- [TUGAS YANG DIMINTA]:
A - Jawablah pertanyaan berikut berdasarkan teks tentang Sargon.
(i) Apa nama ibu kota baru yang dibangun Sargon?
(ii) Dari dataran mana orang-orang Sargon berasal?
(iii) Posisi ibu kota itu terletak sedikit ke Utara dari kota apa?
B - Sebutkan semua bahasa yang didahului kata "bahasa" dalam teks tentang Sargon.
C - Teruskan teks tentang Sargon mulai setelah kalimat terakhirnya.

- [TEKS KUTIPAN]:
◇ ◇ ◇

Sebagai bagian dari strateginya untuk memerintah kota-kota yang bertebar luas, Sargon membangun sebuah ibu kota baru, Agade; dari ejaan nama
kota itu, Akkad, dalam bahasa Ibranilah kekaisarannya mendapat nama.**
Sisa-sisa Agade belum ditemukan, tetapi kota itu mungkin terletak di dataran
Sumeria Utara, barangkali di dekat kota Baghdad dewasa ini, di leher botol
di mana terletak kota Sippar. Dari posisi itu, yang sedikit ke Utara dari Kish,
Sargon dapat mengendalikan lalu lintas sungai dan mengawasi kedua ujung
kerajaannya.
Di dalam kerajaan itu orang Sumeria segera merasa seperti hidup sebagai
orang asing di kota mereka sendiri. Orang-orang Sargon adalah orang Semit
dari dataran Utara. Dialek mereka, yang kemudian dikenal sebagai bahasa
Akkadia, adalah bahasa Semit. Adat istiadat dan logat bicara mereka tidak
sama dengan yang digunakan orang Sumeria Selatan. Ketika Sargon merebut
sebuah kota, kota itu menjadi kubu orang Akkadia, yang stafnya terdiri dari
orang Akkadia dan garnisunnya terdiri dari pasukan Akkadia.

◇ ◇ ◇

- [DATA YANG TERSEDIA]:

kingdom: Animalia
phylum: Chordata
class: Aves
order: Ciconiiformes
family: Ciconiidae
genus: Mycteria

◇ ◇ ◇

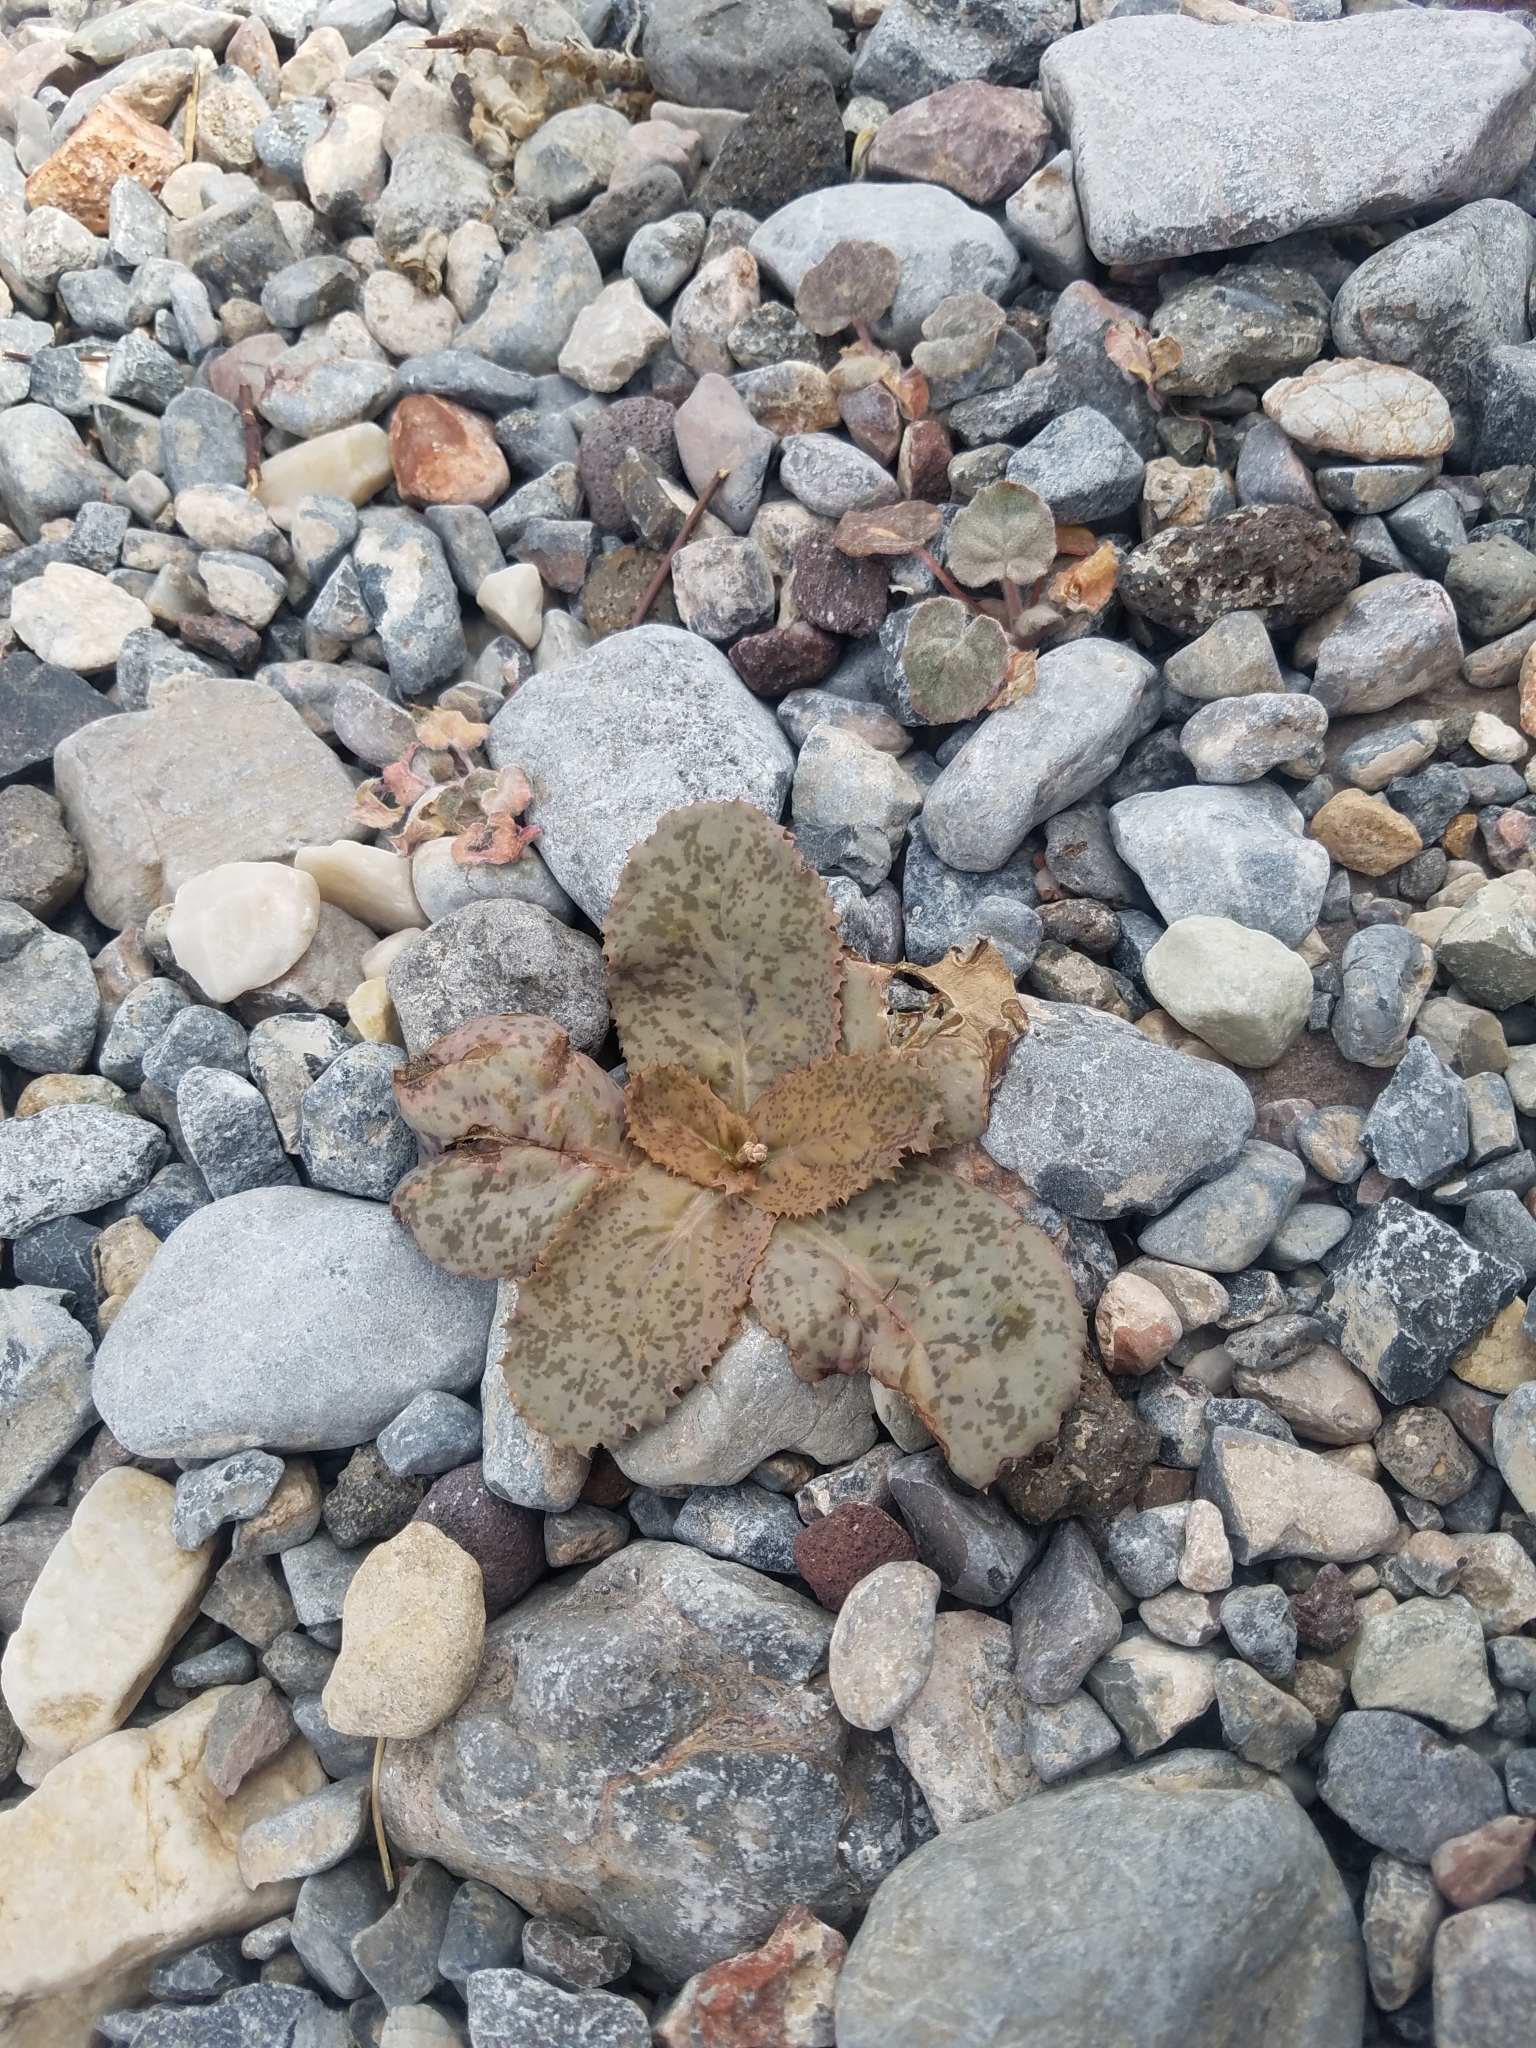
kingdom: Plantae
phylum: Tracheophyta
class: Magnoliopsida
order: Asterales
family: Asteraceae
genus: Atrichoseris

◇ ◇ ◇

- [DAFTAR JAWABAN]:
A -
(i) Agade.
(ii) Dari dataran Utara.
(iii) Dari Kish.

B - Ibrani, Akkadia, Semit.

C -
Berbeda dengan pendahulu-pendahulunya, Sargon bisa bertindak kasar
kepada penduduk asli. Ketika Lugalzaggesi menaklukkan Kish, ia mengklaim
sebagai penguasa besar tetapi tidak menyingkirkan pegawai Sumeria, para
lugal, yang menjalankan birokrasi Kish. Bagaimana pun, mereka adalah orang
seasal dia juga dan ia membiarkan mereka tetap menduduki jabatan mereka
sejauh mereka bersedia mengganti sumpah loyalitas. Sargon tidak memiliki
kelunakan semacam itu. Ketika ia menaklukkan sebuah kota, ia mengganti
pemimpin kota itu dengan orangnya sendiri. ”Dari laut di atas sampai laut
di bawah”, demikian bunyi inskripsinya, ”para keturunan Akkad memegang
pimpinan kota.” Orang Akkadia Semit, yang telah lama berbaur dengan orang
Sumeria, kini berkuasa atas mereka. Agade sendiri memiliki garnisun tetap
beranggotakan lima ribu empat ratus prajurit yang ”diberi makan setiap hari”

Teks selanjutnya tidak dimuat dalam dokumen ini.